At the same time, cocoa demonstrates that deforestation-free sourcing at scale is already working. Major suppliers have built farm-level traceability, renegotiated supplier contracts, and mapped high-risk origin points. Procuring only deforestation-free cocoa is, at this point, a practical ask. The supply exists, the verification tools exist, and top industry leaders are ready. Pairing beef (the most impactful commodity) and cocoa (the most ready-to-implement one) as a starting point for state procurement reform is strategic.
A growing toolkit for states
State-level procurement is a powerful lever that doesn’t require federal action. Illinois and New York are both advancing legislation built on a practical sequence: start with the proven mechanism of tropical hardwood bans—New York has had one since 1995—and expand deforestation-free requirements to beef and cocoa supply chains. Other states can follow this example without waiting for action from international or industry forces.
States can also enter into traceability information-sharing agreements with one another and with commodity-producing regions. Global Forest Watch and the Trase platform already map commodity trade flows against deforestation risk at the farm and municipal level and provide procurement officers with real-time data.

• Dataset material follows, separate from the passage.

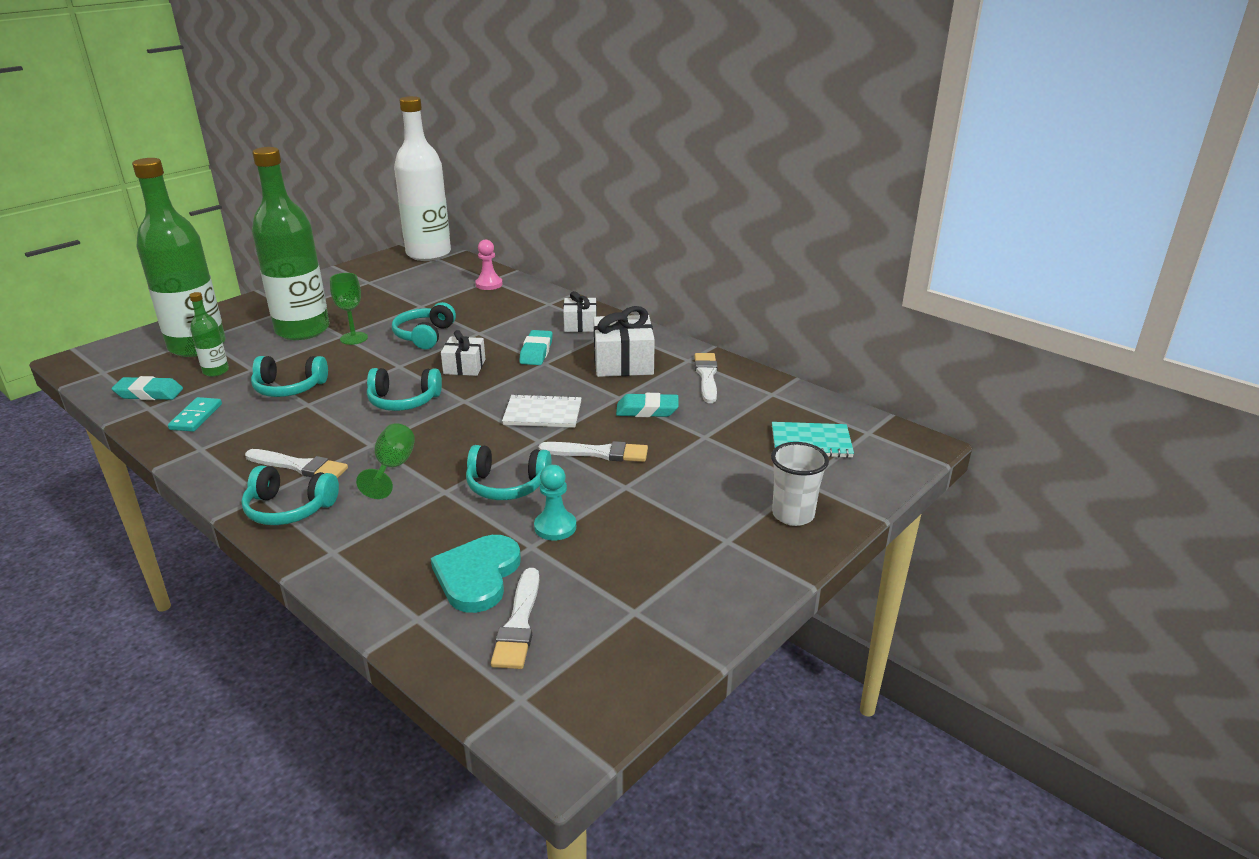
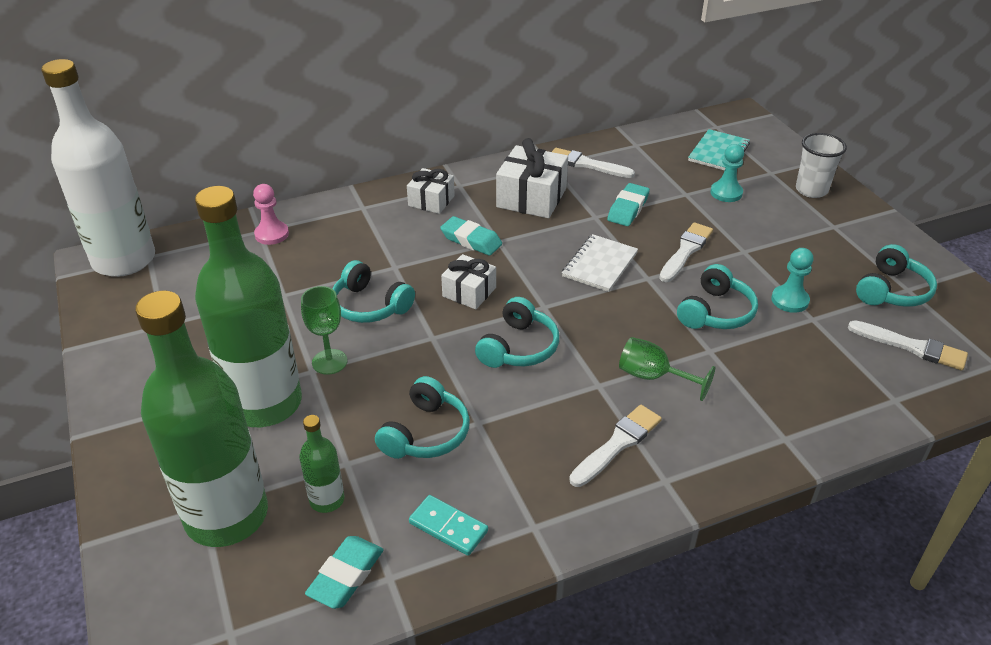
camera: 65 degrees left, 10 degrees up
turquoise headphones [241,465,339,525] -> turquoise headphones moved to [856,244,937,307]
turquoise heart [431,535,521,613] -> none
none -> turquoise pawn [710,144,744,202]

Colorado’s 2022 executive order encouraging agencies to prefer deforestation-free vendors was a meaningful first step. Mandatory requirements like those Illinois and New York are now pursuing are the next. A 2025 report from California’s state auditor found that the state procured over $82 million in forest-risk commodities in 2023 and lacked the supply chain information needed to determine whether these purchases contributed to deforestation. That data gap is exactly what traceability requirements address.
The moment to act is now
The EU Deforestation Regulation establishes rigorous traceability standards along the supply chains of the top seven commodities driving global deforestation and prevents the import of specific products tied to them. In other words, the companies supplying forest-risk commodities must demonstrate that related products are not driving deforestation before they can access the EU market. It is the most significant trade-linked forest protection law ever passed, but it has now been delayed twice, pushed by large operators from 2024 to late 2026. The pressure for delay has not come from companies that prepared; Barry Callebaut, Nestlé, Mars, and Ferrero all argued publicly that the regulation should proceed on schedule and warned that delays penalize businesses that invested in compliance and reward those that did not. The regulation must proceed without further erosion, and the industry voices demanding this are a political resource advocates should leverage.
What makes the present moment so crucial is the convergence of this supply-side readiness with established regulatory architecture. The cocoa industry has built farm-level traceability systems that can meet markets’ demand for deforestation-free supply. The EUDR demonstrates what comprehensive due diligence requirements look like. State-level records have produced replicable playbooks.
Every year reform is deferred, untraceable, high-risk beef continues to flow from JBS-linked ranches into supply chains that end in government cafeterias and supermarkets. That is a policy choice. And it is one that states, cities, and legislatures can begin reversing today to keep more forests standing.